Bart Windrum relates the frustrating, confusing experiences he had in losing both his mother and father. And despite their family having many necessary documents and prior discussions on how is parents wanted their end of life scenario to go, in both cases, reality fell short.
In this book Bart Windrum lays out all the knowledge he has gained in order to help prepare you for when you are faced with what he was.

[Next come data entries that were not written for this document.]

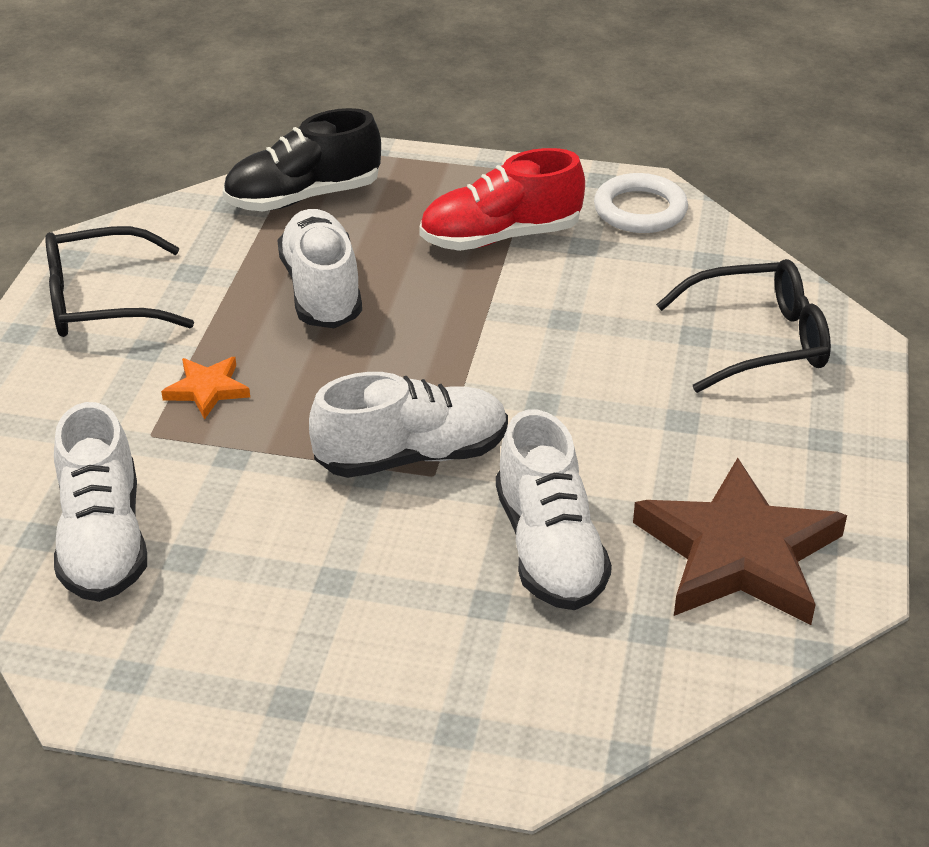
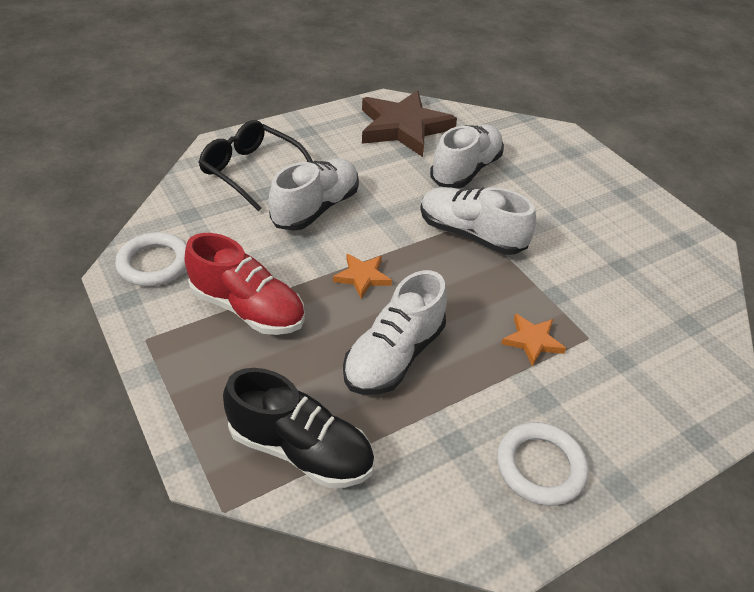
camera: 135 degrees left, 5 degrees up
(101, 301) = (540, 466): black glasses -> white ring
(103, 540) = (657, 299): white shoe -> white shoe (316, 208)
(451, 328) = (362, 277): none -> orange star

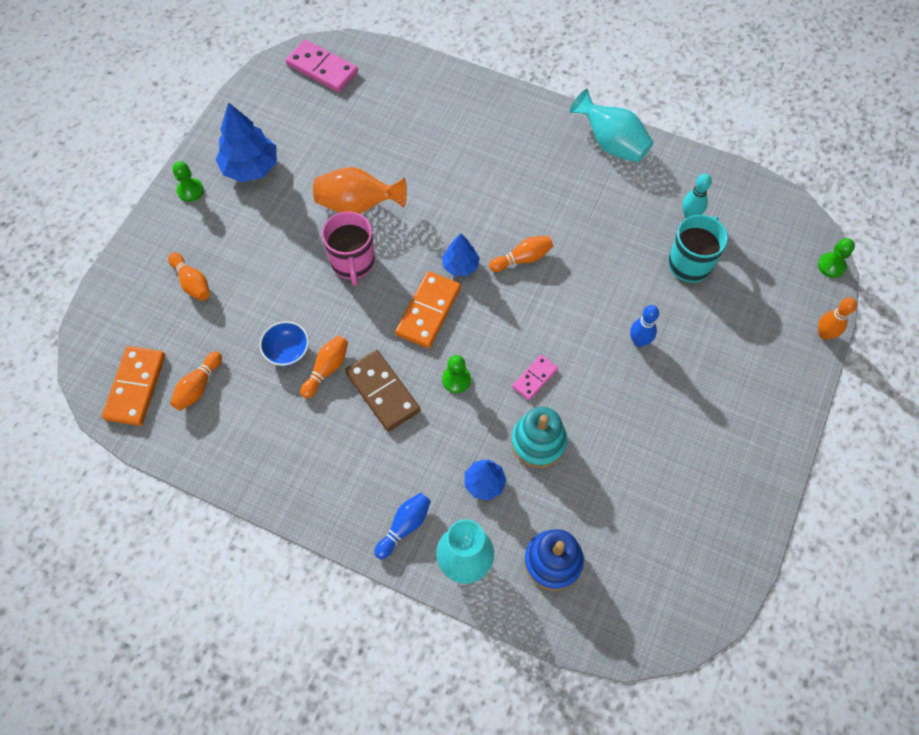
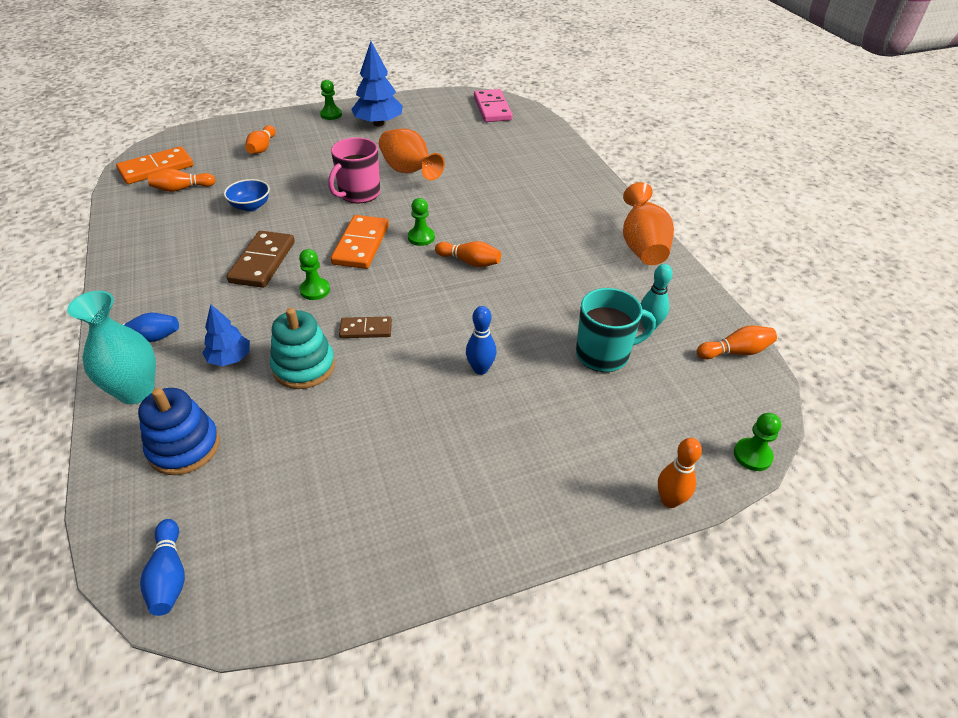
camera: 45 degrees right, 20 degrees down
(327, 369) = (254, 229): orange bowling pin -> orange bowling pin (735, 352)
(428, 311) = (361, 245): orange domino -> orange domino turned 60 degrees counterclockwise
(460, 265) = (421, 237): blue tree -> green pawn
(534, 378) = (366, 329): pink domino -> brown domino
(611, 143) = (642, 246): turquoise vase -> orange vase
(658, 626) = (169, 576): none -> blue bowling pin

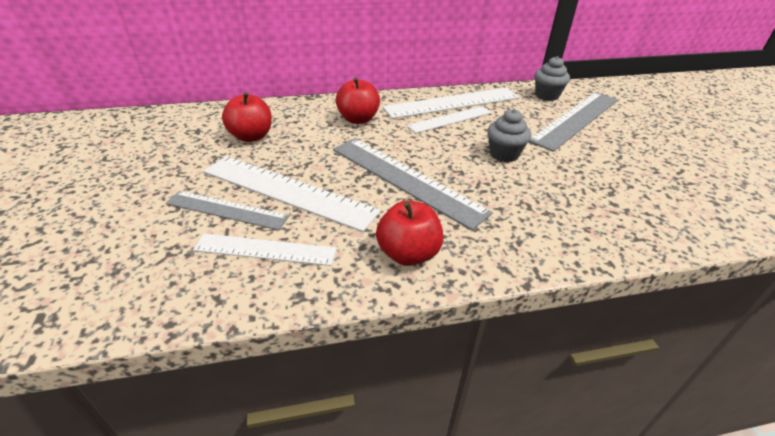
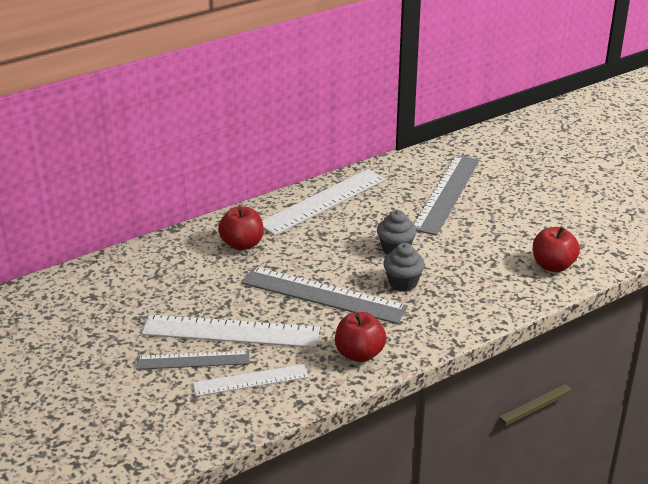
camera: 20 degrees left, 5 degrees down
(251, 136) = (153, 289): red apple -> red apple (553, 265)
(450, 119) = (330, 222): white ruler -> none
(546, 95) = (410, 170): grey cupcake -> grey cupcake (403, 283)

A few of things he outlines in detail are:
- How tough decision making is
- How hospitals perceive good care
- How doctors do rounds
- How communication is relayed between hospital staff
- Resources you should know about that are available to the family of the terminally ill
- The documentation that your loved one should do prior to being admitted to the hospital
- Where to find help in the hospital
- How hospitals view a patient’s death
- Alternative ways to pass other than in a hospital
- Ethical considerations
I was surprised by some of the conflicts of interest on the part of the hospital and the patient that are explained in the book. For example hospitals are ranked and one of the criteria is that people get better and leave (not die). So it is in the hospitals best interest (ranking) to keep you alive at all costs, which in most situations is a good thing. But if you are in the hospital at the end of a long productive life and you have a terminal condition, and just want to pass painlessly in peace, your desire is at odds with the hospital and staff. These and other conflicts are what Mr. Windrum walks you through so that you will have a better understanding, less shock, and a better end of life scenario for you and your loved one.